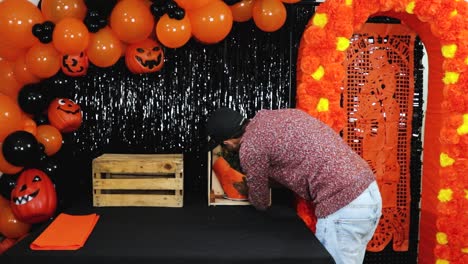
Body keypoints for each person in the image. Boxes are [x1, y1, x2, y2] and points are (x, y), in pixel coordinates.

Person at [205, 107, 382, 264]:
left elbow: (261, 202)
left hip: (343, 205)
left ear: (227, 142)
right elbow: (296, 162)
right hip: (369, 191)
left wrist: (250, 188)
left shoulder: (251, 147)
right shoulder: (281, 115)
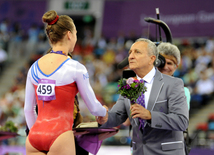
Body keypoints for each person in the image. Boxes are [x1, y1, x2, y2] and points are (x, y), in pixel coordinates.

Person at [24, 10, 108, 155]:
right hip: (60, 134)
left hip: (35, 136)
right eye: (75, 34)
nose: (75, 38)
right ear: (69, 34)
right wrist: (104, 112)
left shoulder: (34, 67)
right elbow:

━━━━━━━━━━━━━━━━━━━━

- What you need to do
Using the entries above, return each line that includes the word "shoulder".

- Reply
left shoulder: (251, 147)
right shoulder: (281, 115)
left shoulder: (34, 67)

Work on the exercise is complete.